Open Letter to Obama on Iran
8th U.S./Cuba/Mexico Latin American Labor Conference
The 8th U.S./Cuba/Mexico Latin American Labor Conference took place in Tijuana, Baja California, within sight of the U.S. border, December 2-4, 2011.
Some 80 participants attended from the U.S., Mexico, Cuba, Brazil and Uruguay.
It was preceded by a three-day Worker's School for some 26 intercontinental labor activists, taught by Heriberto González del Valle, a youthful professor at the Lázaro Peña National School for Union Cadres in Havana, Cuba.
For U.S. attendees the conference offered a rare opportunity to interact with Cuban counterparts.
The opening panel featured Dr. Raymundo Navarro Fernández, member of the Secretariat of the Central de Trabajadores de Cuba, who spoke on the effect of the global economic crisis in his country.
With some 8 million affiliated members, the Central dos Trabalhadores e Trabalhadoras do Brasil is but one of six trade union councils in South America's economic powerhouse, Brazil. The Tijuana conference also heard from João Batista, an officer of the CTB and of the Encuentro Sindical Nuestra América.
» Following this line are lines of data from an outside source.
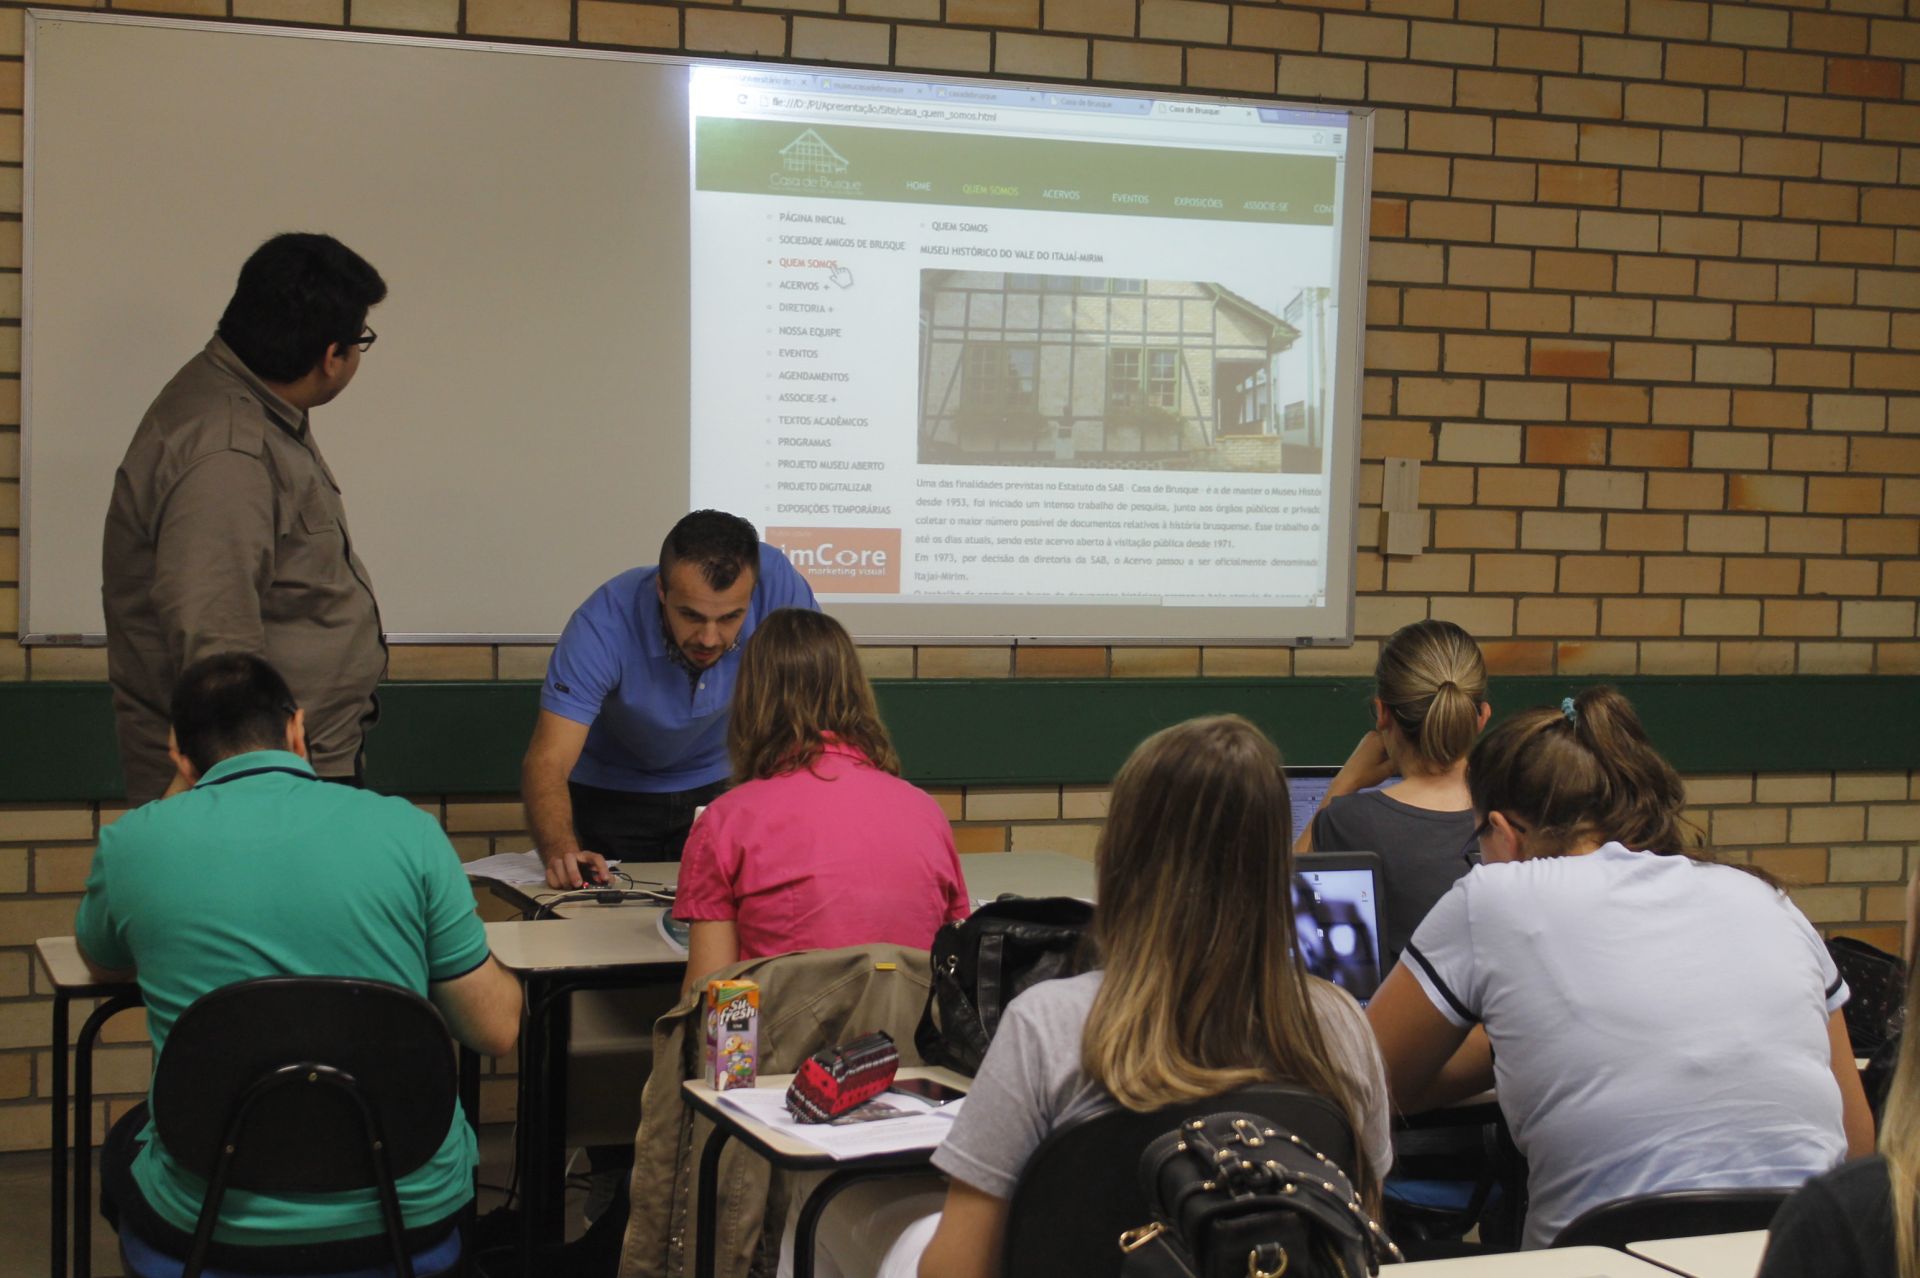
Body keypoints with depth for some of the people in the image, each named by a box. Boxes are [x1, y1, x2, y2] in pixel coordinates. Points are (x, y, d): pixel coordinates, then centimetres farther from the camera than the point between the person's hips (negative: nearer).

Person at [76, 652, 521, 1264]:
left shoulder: (134, 842, -6)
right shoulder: (406, 829, -8)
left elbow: (101, 959, 18)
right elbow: (497, 1030, -4)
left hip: (215, 1222, 0)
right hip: (407, 1213, 0)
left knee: (125, 1140, 34)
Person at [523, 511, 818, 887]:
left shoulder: (775, 581, -26)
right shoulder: (605, 624, -29)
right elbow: (548, 761, -32)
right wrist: (561, 852, -50)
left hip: (720, 782, 2)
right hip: (611, 795, -2)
According to participant Eric Gordon of Los Angeles;
- For those of us in the U.S., it was gratifying to hear Batista confirm that the Occupy movement has brilliantly shown the world that "U.S. imperialism" also affects the 99 percent at home. Latin American growth rates in the last decade are directly tied to greater autonomy from U.S. banks and financial institutions.
A UAW member from Detroit, Martha Grevatt, spoke movingly about the U.S. domestic crisis, citing her hometown as "the poster child for a sick capitalist society that puts profit before human needs."
Other presenters, including the Cananea miners' strike in Mexico and the Mexican electricians union, both now under heavy attack, filled out the program. Cuba's Gilda Chacón, represented the CTC and the World Federation of Trade Unions.